Results at Waitrose went up while Lidl, Morrisons, Asda, and Sainsbury’s recorded lower levels of contamination compared to the previous quarter. Figures for Aldi and Co-op stayed the same.
Campylobacter is the most common cause of bacterial food poisoning in the UK and the dose needed to make people sick can be as low as a few hundred cells.
Marks and Spencer has not provided Food Safety News with figures for the third quarter.
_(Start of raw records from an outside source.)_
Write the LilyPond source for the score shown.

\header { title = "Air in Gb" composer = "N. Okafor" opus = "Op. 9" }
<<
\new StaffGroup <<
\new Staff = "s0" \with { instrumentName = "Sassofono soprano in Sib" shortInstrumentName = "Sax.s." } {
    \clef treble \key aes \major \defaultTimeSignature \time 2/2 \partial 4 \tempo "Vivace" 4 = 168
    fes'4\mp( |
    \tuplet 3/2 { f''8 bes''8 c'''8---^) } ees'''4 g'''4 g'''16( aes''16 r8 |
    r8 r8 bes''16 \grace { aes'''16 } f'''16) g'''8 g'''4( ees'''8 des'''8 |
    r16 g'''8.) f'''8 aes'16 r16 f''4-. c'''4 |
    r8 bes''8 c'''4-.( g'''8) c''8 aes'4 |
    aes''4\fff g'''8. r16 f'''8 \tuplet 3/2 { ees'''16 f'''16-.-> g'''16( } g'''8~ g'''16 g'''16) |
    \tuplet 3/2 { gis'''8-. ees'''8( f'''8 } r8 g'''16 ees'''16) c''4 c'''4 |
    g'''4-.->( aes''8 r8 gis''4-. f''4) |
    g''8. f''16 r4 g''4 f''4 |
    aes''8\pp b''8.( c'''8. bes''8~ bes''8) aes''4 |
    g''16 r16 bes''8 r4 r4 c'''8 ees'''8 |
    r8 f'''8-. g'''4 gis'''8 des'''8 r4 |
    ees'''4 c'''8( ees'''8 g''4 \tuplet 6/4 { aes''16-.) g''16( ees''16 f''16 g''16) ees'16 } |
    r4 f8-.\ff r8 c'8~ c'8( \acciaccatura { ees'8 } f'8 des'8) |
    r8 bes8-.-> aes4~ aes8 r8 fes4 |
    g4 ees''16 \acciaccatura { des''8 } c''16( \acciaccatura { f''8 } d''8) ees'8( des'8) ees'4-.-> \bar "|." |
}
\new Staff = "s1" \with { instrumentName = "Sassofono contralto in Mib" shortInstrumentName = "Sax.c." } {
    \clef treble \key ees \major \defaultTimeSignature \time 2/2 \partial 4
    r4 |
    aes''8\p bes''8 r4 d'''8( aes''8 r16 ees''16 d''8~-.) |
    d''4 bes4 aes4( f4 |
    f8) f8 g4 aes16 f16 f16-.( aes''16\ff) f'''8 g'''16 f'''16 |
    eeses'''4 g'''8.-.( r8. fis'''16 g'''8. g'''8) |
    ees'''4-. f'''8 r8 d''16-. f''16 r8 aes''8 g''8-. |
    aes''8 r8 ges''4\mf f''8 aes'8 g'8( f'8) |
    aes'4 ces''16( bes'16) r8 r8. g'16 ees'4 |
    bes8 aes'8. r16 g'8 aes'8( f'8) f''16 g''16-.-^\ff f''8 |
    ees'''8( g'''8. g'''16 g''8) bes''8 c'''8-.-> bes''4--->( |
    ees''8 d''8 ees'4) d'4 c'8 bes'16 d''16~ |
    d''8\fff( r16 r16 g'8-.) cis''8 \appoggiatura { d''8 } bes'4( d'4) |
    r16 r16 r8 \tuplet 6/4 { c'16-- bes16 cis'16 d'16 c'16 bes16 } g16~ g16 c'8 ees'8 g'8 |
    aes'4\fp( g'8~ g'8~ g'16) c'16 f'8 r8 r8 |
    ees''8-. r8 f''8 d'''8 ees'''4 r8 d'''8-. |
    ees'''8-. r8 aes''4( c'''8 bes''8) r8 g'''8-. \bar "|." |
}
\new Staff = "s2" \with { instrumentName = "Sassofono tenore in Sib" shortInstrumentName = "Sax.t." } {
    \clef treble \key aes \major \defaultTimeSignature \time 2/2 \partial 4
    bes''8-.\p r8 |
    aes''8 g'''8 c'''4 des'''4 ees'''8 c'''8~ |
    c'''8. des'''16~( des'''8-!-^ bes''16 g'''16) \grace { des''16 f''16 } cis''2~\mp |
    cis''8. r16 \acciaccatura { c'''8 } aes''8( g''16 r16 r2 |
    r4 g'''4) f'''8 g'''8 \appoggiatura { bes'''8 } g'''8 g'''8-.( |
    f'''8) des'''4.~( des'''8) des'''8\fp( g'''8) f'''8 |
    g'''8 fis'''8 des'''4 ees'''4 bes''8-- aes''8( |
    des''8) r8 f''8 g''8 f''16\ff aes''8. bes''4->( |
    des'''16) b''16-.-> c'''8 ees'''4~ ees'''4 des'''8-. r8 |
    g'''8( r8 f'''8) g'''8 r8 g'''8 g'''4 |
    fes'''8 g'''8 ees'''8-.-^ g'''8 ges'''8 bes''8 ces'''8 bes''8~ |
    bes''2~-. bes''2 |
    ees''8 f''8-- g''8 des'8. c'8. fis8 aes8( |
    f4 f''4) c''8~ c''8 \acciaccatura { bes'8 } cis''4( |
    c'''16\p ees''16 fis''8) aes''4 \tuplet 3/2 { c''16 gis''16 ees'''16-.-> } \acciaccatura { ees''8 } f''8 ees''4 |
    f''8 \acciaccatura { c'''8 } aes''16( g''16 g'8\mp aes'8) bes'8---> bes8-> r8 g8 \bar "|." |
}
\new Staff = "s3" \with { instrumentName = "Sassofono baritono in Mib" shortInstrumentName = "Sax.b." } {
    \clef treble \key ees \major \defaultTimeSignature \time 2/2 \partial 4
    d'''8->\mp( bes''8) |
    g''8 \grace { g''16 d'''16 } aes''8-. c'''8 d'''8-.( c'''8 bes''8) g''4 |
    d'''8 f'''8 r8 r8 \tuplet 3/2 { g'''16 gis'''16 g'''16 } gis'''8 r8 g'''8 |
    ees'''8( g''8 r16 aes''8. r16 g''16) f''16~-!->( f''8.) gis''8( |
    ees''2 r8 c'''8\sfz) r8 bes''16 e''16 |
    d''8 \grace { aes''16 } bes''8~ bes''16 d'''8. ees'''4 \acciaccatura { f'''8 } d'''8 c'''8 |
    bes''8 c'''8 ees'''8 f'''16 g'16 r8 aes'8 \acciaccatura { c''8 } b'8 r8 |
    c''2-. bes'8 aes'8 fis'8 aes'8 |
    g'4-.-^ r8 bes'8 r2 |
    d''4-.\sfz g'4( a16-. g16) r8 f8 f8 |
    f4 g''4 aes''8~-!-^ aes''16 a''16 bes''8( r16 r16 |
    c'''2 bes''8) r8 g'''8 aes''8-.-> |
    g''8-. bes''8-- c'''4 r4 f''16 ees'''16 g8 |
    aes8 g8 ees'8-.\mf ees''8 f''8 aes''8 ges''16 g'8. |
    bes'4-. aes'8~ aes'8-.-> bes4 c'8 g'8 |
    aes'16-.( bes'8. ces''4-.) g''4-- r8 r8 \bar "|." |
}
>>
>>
The retailer had 1 percent in the maximum category in April, 4 percent in May and 3 percent in June from 376 chickens sampled.
Waitrose and Partners had 2 percent testing positive for Campylobacter at levels above 1,000 CFU/g compared to none in the previous quarter.
No change or decline
Aldi’s results stayed the same as the past quarter with 3.3 percent of chickens sampled in the above 1,000 CFU/g category.
Co-op results for the fourth quarter running showed no chickens were contaminated at levels greater than 1,000 CFU/g.
Lidl recorded 2 percent of birds in the highest category, which is down from 8 percent in the previous quarter.
Morrisons had 0.9 percent of chickens at the top contaminated level from 109 birds tested compared to nearly 1.6 percent from 101 samples in the second quarter of 2022.
Asda reported that 0.6 percent tested positive for the highest level of contamination in the latest quarter compared to 2.4 percent in the prior three months.
Sainsbury’s Campylobacter results for the third quarter of 2022 showed that 2 percent of chickens had levels above 1,000 cfu/g compared to 3 percent in the past quarter.